_Exercise brief_:
Rewrite the part of the data that opens with the line containing "--format-like **6:27** --input next_frame.png --brief" and closes with the last line of the data as a numbered list, keeping both of those lines and dropping any blank lines.

··········

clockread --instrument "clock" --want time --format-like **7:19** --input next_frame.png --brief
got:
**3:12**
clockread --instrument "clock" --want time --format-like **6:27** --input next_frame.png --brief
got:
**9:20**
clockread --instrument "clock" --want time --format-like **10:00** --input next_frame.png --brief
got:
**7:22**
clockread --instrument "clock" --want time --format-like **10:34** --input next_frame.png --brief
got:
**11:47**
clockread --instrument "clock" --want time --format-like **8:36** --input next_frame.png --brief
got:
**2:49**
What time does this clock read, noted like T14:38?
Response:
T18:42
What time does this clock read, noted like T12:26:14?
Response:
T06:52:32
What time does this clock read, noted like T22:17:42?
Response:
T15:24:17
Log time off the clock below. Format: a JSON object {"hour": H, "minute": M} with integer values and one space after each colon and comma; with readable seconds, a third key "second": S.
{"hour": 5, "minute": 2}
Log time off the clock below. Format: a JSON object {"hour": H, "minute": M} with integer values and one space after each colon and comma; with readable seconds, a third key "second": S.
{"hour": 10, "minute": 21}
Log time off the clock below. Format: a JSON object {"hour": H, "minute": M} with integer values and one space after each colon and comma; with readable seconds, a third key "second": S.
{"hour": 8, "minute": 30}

··········

_Result of the task_:
1. clockread --instrument "clock" --want time --format-like **6:27** --input next_frame.png --brief
2. got:
3. **9:20**
4. clockread --instrument "clock" --want time --format-like **10:00** --input next_frame.png --brief
5. got:
6. **7:22**
7. clockread --instrument "clock" --want time --format-like **10:34** --input next_frame.png --brief
8. got:
9. **11:47**
10. clockread --instrument "clock" --want time --format-like **8:36** --input next_frame.png --brief
11. got:
12. **2:49**
13. What time does this clock read, noted like T14:38?
14. Response:
15. T18:42
16. What time does this clock read, noted like T12:26:14?
17. Response:
18. T06:52:32
19. What time does this clock read, noted like T22:17:42?
20. Response:
21. T15:24:17
22. Log time off the clock below. Format: a JSON object {"hour": H, "minute": M} with integer values and one space after each colon and comma; with readable seconds, a third key "second": S.
23. {"hour": 5, "minute": 2}
24. Log time off the clock below. Format: a JSON object {"hour": H, "minute": M} with integer values and one space after each colon and comma; with readable seconds, a third key "second": S.
25. {"hour": 10, "minute": 21}
26. Log time off the clock below. Format: a JSON object {"hour": H, "minute": M} with integer values and one space after each colon and comma; with readable seconds, a third key "second": S.
27. {"hour": 8, "minute": 30}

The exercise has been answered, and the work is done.